In view of claimant’s extensive history of rheumatoid arthritis, his history of right knee pain . . . and the time lapse between the accident and the commencement of symptoms in the right knee, we cannot say that there is such an obvious connection between the accident and claimant’s right knee pain that medical evidence can be dispensed with.

The deputy commissioner further observed that,

[b]y giving Dr. Whitman an inaccurate history of his previous right shoulder and right knee problems, claimant has rendered Dr. Whitman’s opinion devoid of any probative value. Consequently, no probative medical opinion supports the claim insofar as the right knee is concerned.

On appeal, the commission reversed in part, concluding that Looney had suffered an

injury by accident to his right knee. The commission reasoned:

We disagree with the Deputy Commissioner’s conclusion that Dr. Whitman’s opinion is entitled to little weight because it is based on an inaccurate medical history. Although Dr. Whitman’s office note . . . reflects that the claimant denied any “problem” with his right knee before March 28, 2003, Dr. Whitman’s record also reflects that he was made aware of the claimant’s pre-existing rheumatoid arthritis.

The sole issue presented in this appeal is whether the commission erred in finding that

Looney’s right knee pain was causally related to the accident of March 28, 2003. Because there

is credible evidence in the record that supports the commission’s findings, we affirm.

When reviewing a sufficiency of the evidence question, our Court determines “whether

there was credible evidence presented such that a reasonable mind could conclude that the fact in

issue was proved.” Westmoreland Coal Co. v. Campbell, 7 Va. App. 217, 222, 372 S.E.2d 411,

415 (1988) (emphasis is original). “Whether a disease is causally related to the employment and

not causally related to other factors is such a finding of fact.” Island Creek Coal Co. v. Breeding,

-3- 6 Va. App. 1, 12, 365 S.E.2d 782, 788 (1988). Accordingly, if the record contains any credible

evidence supporting the commission’s finding that Looney’s knee injury was causally related to

the industrial accident, we are bound by that determination regardless of whether there is

evidence in the record that may support a contrary finding. Morris v. Badger Powhatan/Figgie

Int’l, Inc., 3 Va. App. 276, 279, 348 S.E.2d 876, 877 (1986).

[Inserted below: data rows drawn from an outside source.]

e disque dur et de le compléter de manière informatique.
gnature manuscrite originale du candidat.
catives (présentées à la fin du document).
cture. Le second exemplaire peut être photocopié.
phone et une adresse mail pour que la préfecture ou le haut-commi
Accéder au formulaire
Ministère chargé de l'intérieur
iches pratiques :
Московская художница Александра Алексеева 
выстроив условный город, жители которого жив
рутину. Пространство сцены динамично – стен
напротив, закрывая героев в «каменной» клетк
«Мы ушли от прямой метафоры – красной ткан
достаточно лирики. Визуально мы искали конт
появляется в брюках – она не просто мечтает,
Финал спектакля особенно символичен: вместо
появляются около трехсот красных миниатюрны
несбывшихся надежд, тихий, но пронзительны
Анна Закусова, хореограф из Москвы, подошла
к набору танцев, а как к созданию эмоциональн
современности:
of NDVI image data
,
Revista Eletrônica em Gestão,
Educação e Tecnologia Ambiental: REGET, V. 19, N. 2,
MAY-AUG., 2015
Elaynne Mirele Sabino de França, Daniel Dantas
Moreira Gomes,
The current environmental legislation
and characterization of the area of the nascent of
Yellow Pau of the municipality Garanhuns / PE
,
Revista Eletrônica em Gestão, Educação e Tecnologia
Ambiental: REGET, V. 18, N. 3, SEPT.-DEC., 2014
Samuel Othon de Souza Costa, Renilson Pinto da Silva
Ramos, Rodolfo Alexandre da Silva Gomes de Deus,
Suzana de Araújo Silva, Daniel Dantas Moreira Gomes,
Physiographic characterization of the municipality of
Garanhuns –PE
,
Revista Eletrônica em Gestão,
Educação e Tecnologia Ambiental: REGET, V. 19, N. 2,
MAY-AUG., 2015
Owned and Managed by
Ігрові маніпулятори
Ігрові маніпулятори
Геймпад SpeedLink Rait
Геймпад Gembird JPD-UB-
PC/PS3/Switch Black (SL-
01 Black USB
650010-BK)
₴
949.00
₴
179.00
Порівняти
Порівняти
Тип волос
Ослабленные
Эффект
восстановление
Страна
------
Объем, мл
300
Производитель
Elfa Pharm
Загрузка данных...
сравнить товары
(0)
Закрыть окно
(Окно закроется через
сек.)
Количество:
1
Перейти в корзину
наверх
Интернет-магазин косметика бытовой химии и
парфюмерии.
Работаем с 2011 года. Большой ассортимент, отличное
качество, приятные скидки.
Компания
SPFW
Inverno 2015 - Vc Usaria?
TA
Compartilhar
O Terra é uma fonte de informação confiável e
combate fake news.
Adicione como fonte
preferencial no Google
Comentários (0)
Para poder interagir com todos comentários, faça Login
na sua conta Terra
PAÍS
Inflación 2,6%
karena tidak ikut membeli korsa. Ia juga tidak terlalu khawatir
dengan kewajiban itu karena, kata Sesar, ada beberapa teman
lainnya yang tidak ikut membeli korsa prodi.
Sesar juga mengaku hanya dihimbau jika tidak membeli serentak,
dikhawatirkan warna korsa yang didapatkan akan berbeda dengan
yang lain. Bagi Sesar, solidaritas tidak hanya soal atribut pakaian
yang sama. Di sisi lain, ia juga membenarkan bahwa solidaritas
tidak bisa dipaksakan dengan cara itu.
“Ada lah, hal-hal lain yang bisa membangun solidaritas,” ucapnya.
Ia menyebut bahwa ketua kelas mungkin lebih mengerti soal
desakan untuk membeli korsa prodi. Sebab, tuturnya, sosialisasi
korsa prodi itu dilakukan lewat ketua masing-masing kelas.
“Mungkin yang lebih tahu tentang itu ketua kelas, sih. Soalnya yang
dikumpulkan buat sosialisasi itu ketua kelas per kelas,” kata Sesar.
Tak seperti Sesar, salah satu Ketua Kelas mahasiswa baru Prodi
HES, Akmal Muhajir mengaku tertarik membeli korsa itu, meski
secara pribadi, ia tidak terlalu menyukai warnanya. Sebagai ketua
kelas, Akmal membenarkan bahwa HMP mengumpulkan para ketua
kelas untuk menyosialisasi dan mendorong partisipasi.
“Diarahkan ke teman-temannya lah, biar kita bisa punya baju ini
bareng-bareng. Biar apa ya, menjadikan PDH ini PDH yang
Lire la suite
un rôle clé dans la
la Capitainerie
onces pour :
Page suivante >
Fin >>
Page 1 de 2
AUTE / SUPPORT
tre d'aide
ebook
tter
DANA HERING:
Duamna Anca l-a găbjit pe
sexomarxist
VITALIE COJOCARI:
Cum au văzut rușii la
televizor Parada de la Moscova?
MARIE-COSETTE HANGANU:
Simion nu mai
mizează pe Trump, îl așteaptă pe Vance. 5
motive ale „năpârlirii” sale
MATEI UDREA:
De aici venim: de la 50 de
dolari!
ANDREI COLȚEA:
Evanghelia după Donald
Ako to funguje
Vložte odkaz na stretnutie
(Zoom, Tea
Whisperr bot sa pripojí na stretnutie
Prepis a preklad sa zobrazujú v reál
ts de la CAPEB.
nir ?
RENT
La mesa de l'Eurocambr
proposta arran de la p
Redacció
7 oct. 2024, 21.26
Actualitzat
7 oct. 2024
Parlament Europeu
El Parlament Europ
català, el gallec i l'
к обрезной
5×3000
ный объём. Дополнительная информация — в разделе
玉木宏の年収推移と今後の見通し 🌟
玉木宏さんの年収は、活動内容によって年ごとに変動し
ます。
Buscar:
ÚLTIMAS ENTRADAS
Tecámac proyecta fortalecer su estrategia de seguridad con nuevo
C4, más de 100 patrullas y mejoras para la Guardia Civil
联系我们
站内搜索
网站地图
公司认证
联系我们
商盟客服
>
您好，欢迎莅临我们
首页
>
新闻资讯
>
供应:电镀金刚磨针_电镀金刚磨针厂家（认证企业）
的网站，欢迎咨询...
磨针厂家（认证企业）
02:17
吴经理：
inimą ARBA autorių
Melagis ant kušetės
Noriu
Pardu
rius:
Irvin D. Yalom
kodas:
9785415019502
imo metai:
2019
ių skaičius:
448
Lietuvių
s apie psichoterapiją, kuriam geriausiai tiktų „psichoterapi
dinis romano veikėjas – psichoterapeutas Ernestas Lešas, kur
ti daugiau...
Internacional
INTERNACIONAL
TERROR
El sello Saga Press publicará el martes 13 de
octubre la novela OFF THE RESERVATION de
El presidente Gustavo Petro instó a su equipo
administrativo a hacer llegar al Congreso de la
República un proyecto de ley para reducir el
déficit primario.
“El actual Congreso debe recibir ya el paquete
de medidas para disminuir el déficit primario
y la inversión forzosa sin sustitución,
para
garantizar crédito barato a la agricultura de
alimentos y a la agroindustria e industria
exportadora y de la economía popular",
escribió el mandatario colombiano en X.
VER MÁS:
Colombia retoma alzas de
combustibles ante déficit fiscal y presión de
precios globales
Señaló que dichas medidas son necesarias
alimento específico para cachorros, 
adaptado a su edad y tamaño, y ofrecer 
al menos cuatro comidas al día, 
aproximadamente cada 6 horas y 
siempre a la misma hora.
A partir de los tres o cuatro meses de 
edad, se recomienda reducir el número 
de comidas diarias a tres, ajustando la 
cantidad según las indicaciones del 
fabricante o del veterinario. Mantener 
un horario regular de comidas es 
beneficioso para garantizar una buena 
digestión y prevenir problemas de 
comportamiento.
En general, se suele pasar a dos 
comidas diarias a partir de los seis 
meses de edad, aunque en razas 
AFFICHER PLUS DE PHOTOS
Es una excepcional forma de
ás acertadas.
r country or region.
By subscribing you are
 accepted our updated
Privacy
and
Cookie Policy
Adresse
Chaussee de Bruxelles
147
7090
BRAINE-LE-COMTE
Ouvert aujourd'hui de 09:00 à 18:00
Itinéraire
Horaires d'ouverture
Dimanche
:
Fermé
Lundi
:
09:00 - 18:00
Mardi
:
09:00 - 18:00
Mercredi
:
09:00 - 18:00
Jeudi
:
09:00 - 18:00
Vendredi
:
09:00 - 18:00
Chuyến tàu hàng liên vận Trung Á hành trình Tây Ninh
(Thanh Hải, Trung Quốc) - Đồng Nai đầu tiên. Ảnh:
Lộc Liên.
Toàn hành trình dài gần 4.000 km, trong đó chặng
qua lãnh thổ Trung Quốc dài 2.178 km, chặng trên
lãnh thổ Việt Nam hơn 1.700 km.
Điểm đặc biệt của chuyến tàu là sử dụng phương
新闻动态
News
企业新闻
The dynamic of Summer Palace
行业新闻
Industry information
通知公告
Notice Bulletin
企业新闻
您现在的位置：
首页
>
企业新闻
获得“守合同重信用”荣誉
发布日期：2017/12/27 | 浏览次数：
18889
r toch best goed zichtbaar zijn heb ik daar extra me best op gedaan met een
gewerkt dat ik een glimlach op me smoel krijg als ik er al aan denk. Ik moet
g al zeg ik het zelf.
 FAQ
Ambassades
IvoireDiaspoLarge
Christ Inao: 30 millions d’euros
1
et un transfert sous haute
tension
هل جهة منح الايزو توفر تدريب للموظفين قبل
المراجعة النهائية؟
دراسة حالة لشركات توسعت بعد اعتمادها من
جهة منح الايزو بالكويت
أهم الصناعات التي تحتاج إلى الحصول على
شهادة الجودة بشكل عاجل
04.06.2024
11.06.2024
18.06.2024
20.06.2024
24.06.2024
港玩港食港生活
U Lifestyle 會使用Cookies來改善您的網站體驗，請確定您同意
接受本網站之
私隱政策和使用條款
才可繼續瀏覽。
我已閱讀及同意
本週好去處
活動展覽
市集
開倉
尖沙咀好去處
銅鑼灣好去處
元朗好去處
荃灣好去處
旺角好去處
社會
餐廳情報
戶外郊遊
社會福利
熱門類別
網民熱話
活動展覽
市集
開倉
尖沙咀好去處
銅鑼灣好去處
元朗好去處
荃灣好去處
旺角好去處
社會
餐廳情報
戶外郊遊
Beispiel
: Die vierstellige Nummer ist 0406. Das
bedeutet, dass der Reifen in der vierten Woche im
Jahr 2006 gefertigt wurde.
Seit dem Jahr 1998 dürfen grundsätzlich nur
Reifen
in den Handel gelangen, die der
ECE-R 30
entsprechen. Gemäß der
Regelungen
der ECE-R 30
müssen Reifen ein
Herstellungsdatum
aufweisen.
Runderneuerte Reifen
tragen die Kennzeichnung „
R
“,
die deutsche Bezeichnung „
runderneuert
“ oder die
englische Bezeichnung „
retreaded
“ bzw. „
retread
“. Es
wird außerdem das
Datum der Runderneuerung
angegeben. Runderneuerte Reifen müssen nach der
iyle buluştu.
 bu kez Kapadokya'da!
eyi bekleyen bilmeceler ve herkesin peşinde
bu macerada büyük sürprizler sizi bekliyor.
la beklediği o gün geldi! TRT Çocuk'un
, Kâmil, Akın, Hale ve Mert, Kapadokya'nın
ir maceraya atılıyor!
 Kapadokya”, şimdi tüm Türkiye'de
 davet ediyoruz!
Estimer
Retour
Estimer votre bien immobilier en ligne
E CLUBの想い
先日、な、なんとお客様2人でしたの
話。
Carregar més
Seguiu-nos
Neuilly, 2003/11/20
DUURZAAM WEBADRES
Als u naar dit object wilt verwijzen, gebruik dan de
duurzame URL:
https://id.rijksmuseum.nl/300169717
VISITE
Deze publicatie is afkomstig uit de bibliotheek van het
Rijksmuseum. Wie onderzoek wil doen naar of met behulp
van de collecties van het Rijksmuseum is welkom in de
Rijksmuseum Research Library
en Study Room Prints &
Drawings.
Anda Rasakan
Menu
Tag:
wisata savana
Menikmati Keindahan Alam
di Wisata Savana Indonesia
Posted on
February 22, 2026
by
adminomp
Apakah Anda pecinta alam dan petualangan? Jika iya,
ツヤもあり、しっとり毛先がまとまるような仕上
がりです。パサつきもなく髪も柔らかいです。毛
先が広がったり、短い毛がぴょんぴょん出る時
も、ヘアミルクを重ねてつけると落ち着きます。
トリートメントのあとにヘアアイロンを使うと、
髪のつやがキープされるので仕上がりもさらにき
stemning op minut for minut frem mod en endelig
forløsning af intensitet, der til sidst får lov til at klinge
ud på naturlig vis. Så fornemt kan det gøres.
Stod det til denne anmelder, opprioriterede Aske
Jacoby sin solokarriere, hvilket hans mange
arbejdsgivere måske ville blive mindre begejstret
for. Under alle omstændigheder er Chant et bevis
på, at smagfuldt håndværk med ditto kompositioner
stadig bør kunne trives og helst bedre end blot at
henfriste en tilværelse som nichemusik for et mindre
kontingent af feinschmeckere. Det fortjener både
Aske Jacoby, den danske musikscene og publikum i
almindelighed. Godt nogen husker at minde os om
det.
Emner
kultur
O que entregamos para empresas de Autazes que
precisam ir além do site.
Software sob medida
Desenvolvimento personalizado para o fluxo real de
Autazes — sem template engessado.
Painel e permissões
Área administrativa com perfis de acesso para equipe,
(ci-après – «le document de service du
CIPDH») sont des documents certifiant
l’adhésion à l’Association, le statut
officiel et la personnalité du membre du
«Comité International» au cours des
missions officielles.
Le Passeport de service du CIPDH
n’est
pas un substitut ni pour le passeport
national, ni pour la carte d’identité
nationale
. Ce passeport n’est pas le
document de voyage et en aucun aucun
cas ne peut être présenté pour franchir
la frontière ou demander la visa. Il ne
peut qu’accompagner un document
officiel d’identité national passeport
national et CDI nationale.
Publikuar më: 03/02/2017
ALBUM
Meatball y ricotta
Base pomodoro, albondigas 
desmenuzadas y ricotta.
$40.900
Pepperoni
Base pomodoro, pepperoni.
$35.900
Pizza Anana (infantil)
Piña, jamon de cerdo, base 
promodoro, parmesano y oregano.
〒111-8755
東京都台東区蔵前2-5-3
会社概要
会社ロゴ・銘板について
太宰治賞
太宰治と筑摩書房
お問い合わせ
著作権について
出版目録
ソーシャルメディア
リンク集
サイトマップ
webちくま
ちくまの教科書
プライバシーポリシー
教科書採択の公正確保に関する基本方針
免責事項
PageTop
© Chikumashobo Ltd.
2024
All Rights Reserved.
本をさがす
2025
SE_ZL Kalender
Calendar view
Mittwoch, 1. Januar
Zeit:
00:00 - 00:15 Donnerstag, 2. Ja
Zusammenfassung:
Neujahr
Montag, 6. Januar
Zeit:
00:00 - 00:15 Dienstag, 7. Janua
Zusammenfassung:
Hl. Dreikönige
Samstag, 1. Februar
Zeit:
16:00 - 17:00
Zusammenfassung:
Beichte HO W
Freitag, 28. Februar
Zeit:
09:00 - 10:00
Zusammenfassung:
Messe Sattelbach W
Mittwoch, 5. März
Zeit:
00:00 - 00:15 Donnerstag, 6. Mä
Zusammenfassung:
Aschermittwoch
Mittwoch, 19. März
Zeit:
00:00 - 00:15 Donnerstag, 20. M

Initially, Looney himself testified that his knee injury “had to be [caused by] the

accident” because “that’s the only other thing there was.” In addition, the record presented to the

commission contains three separate medical opinions as to whether or not Looney’s knee injury

was causally related to the accident that occurred on March 28, 2003. First, Dr. Daiuto indicated

that “the present complaints of knee problems are not related to the industrial accident of March

28, 2003.” Second, Dr. Gaudet checked a box marked “unknown” in response to a question

asking whether he thought that Looney’s knee injury was causally related to the March 28

incident. And third, Dr. Whitman indicated that “the problems” Looney was experiencing did

result from “his on the job injury.” So, in sum, one physician thought that the knee injury was

related to the accident, one physician thought that the knee injury was not related to the accident,

and one physician was unsure as to whether the knee injury was related to the accident.